→ PROBLEM REQUIREMENTS
Rewrite the text read from the pages in these records, changing "Reviews" to "Testimonials" and leaving everything else as it is. Omit the pictures.

→ DATASET
=== Section Start ===

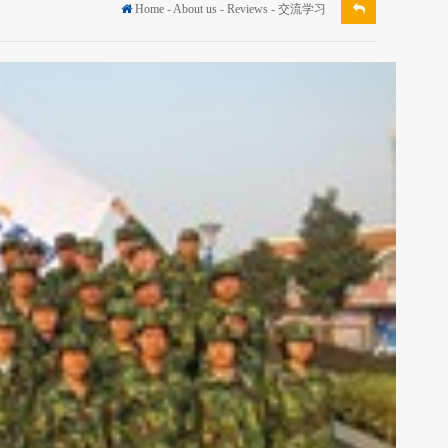
Home
-
About us
-
Reviews
-
交流学习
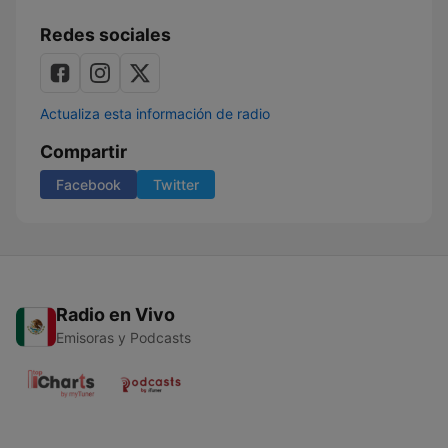
Redes sociales
Actualiza esta información de radio
Compartir
Facebook
Twitter
Radio en Vivo
Emisoras y Podcasts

=== Section End ===

→ OUTPUT BELOW
Home
-
About us
-
Testimonials
-
交流学习
Redes sociales
Actualiza esta información de radio
Compartir
Facebook
Twitter
Radio en Vivo
Emisoras y Podcasts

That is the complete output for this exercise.